> [TRY IT]
Gather every line in the items below that contains the word "Контроль".

> [Saved entries]
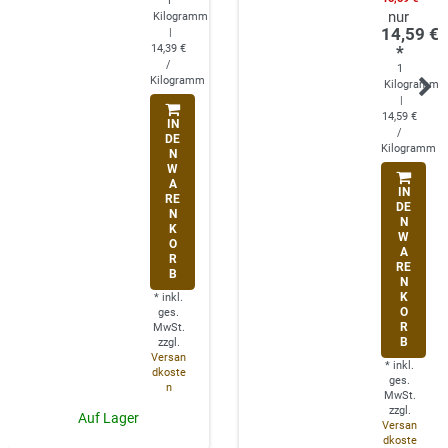
1
Kilogramm
14,59 €
|
14,39 €
*
/
1
Kilogramm
Kilogramm
|
14,59 €
IN
/
DE
Kilogramm
N
W
A
IN
RE
DE
N
N
K
W
O
A
R
RE
B
N
K
*
inkl.
O
ges.
R
MwSt.
B
zzgl.
Versan
*
inkl.
dkoste
ges.
n
MwSt.
zzgl.
Auf Lager
Versan
dkoste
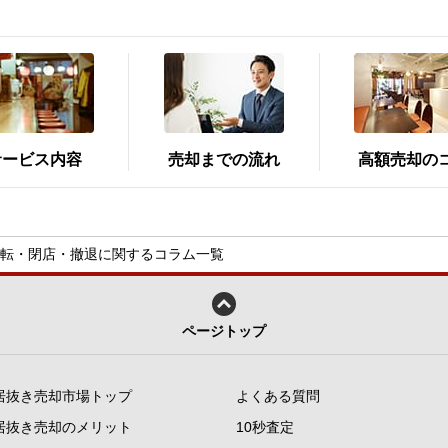
サービス内容
売却までの流れ
高額売却の
転・閉店・撤退に関するコラム一覧
ページトップ
居抜き売却市場トップ
よくある質問
居抜き売却のメリット
10秒査定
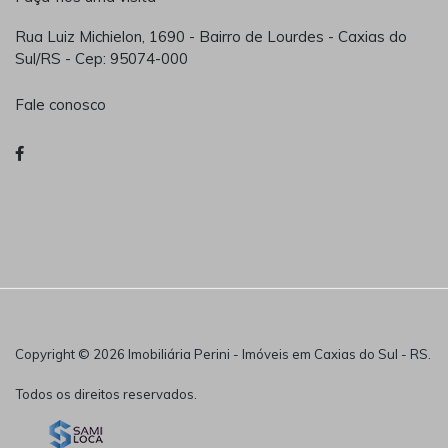
Rua Luiz Michielon, 1690 - Bairro de Lourdes - Caxias do
Sul/RS - Cep: 95074-000
Fale conosco
Copyright © 2026 Imobiliária Perini - Imóveis em Caxias do Sul - RS.
Todos os direitos reservados.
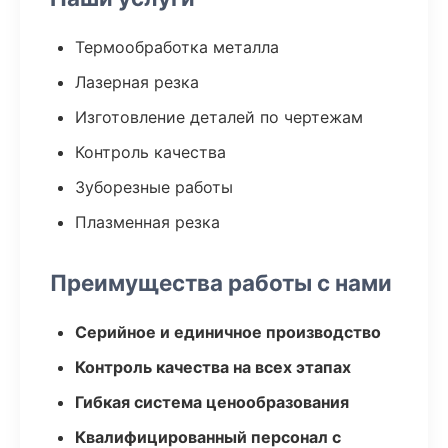
Термообработка металла
Лазерная резка
Изготовление деталей по чертежам
Контроль качества
Зуборезные работы
Плазменная резка
Преимущества работы с нами
Серийное и единичное производство
Контроль качества на всех этапах
Гибкая система ценообразования
Квалифицированный персонал с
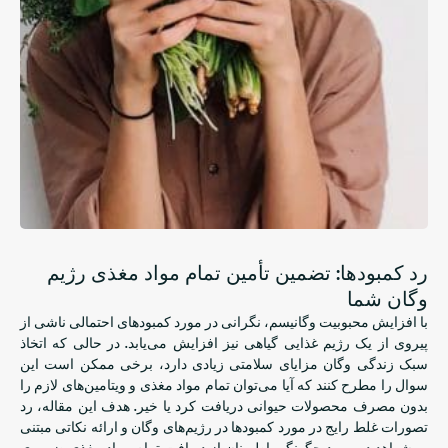
رد کمبودها: تضمین تأمین تمام مواد مغذی رژیم
وگان شما
با افزایش محبوبیت وگانیسم، نگرانی در مورد کمبودهای احتمالی ناشی از
پیروی از یک رژیم غذایی گیاهی نیز افزایش می‌یابد. در حالی که اتخاذ
سبک زندگی وگان مزایای سلامتی زیادی دارد، برخی ممکن است این
سوال را مطرح کنند که آیا می‌توان تمام مواد مغذی و ویتامین‌های لازم را
بدون مصرف محصولات حیوانی دریافت کرد یا خیر. هدف این مقاله، رد
تصورات غلط رایج در مورد کمبودها در رژیم‌های وگان و ارائه نکاتی مبتنی
بر شواهد در مورد چگونگی اطمینان از دریافت تمام مواد مغذی ضروری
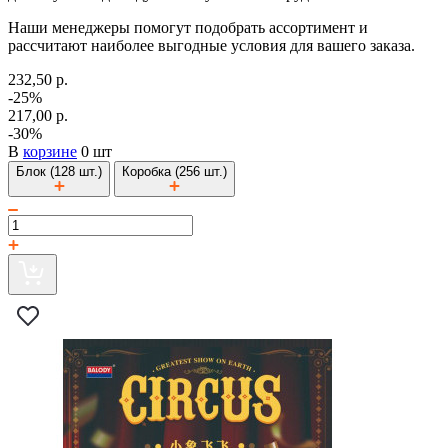
Наши менеджеры помогут подобрать ассортимент и
рассчитают наиболее выгодные условия для вашего заказа.
232,50 р.
-25%
217,00 р.
-30%
В
корзине
0 шт
Блок (128 шт.)
Коробка (256 шт.)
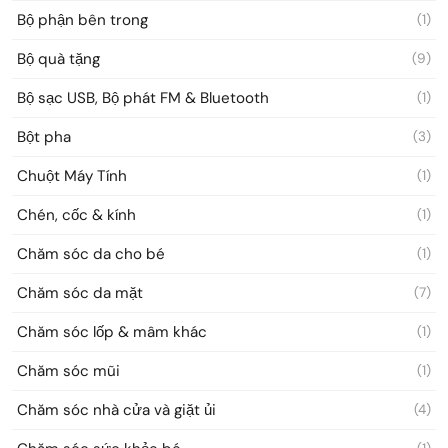
Bộ phận bên trong
(1)
Bộ quà tặng
(9)
Bộ sạc USB, Bộ phát FM & Bluetooth
(1)
Bột pha
(3)
Chuột Máy Tính
(1)
Chén, cốc & kính
(1)
Chăm sóc da cho bé
(1)
Chăm sóc da mặt
(7)
Chăm sóc lốp & mâm khác
(1)
Chăm sóc mũi
(1)
Chăm sóc nhà cửa và giặt ủi
(4)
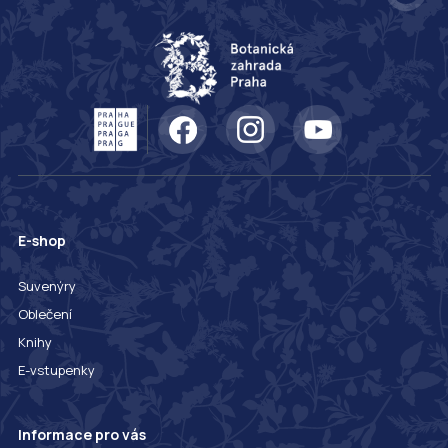
E-shop
Suvenýry
Oblečení
Knihy
E-vstupenky
Informace pro vás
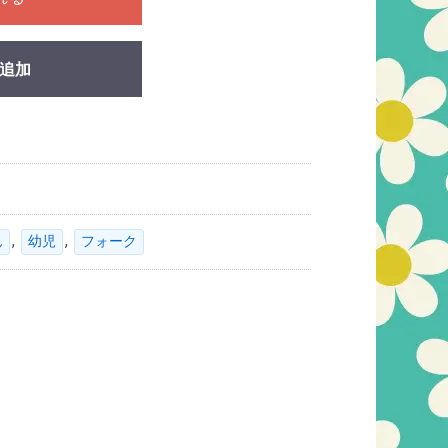
追加
,
,
ん
幼児
フォーク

> [YOUR SOLUTION]
Контроль качества
Контроль качества на всех этапах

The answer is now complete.